### Given text
--*--

# Tropica 50th Anniversary Book



## Siege (25 Jun 2020)

The book is out and features a photo by some bloke called @Tim Harrison 👍😃


----------



## Geoffrey Rea (25 Jun 2020)

Congrats @Tim Harrison


----------



## Siege (25 Jun 2020)

Stroke of genius photoshopping the cat in there! 😂


----------



## Witcher (25 Jun 2020)

Siege said:


> Stroke of genius photoshopping the cat in there! 😂


The cat is the key to success with planted tank!


----------



## Tim Harrison (25 Jun 2020)

Thanks for sharing Steve 


Siege said:


> Stroke of genius photoshopping the cat in there! 😂


Haha, I wish...no photoshopping required. He gets water everywhere and if it's been wet outside mud as well 


Geoffrey Rea said:


> Congrats @Tim Harrison


Thanks Geoffrey


----------



## Siege (25 Jun 2020)

--*--

### Problems and tasks
[1] In the forum thread about the Tropica anniversary book, swap "bloke" for "guy" and give the text from "# Tropica 50th" to "Rea (25 Jun 2020)".
[2] In the forum thread about the Tropica anniversary book, what does Tim Harrison say the cat gets everywhere?
[3] Take the forum thread about the Tropica anniversary book further, starting from where it stops.
You won't need the listing that comes after this.

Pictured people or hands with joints
--*--

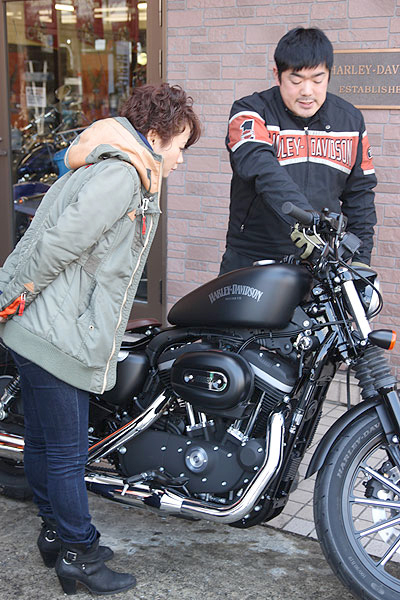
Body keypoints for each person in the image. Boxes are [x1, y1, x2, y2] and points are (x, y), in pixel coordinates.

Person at [0, 83, 201, 596]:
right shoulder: (121, 175)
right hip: (55, 334)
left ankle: (54, 535)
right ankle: (79, 554)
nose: (180, 159)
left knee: (44, 444)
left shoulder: (108, 165)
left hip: (39, 330)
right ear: (155, 135)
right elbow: (58, 244)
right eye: (179, 146)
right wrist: (16, 296)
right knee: (67, 455)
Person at [220, 27, 377, 274]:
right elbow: (262, 169)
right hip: (253, 257)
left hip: (322, 263)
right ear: (277, 75)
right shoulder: (249, 112)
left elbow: (360, 195)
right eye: (296, 80)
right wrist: (307, 223)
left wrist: (359, 260)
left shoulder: (350, 120)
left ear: (329, 75)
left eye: (317, 80)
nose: (307, 91)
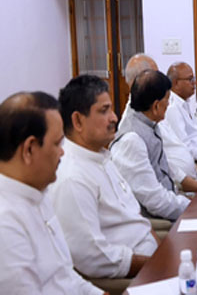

--*--

### Responses by item number
[1]
# Tropica 50th Anniversary Book



## Siege (25 Jun 2020)

The book is out and features a photo by some guy called @Tim Harrison 👍😃


----------



## Geoffrey Rea (25 Jun 2020)

[2] Water, and mud as well if it's been wet outside.

[3]
Tim Harrison said:


> Thanks for sharing Steve
> 
> Haha, I wish...no photoshopping required



It is a really cool photo in a lovely book!


----------



## Tim Harrison (25 Jun 2020)

Thanks, I haven't got my copy yet 🥺


----------



## LondonDragon (25 Jun 2020)

You shrunk a little Tim!! congrats on the photo looking forward to seeing the book also


----------



## Tim Harrison (26 Jun 2020)

Thanks Paulo


----------



## Ed Wiser (26 Jun 2020)

Congrats the cat looks Thirsty
Now to be able to get the book here in the US.


----------



## Tim Harrison (26 Jun 2020)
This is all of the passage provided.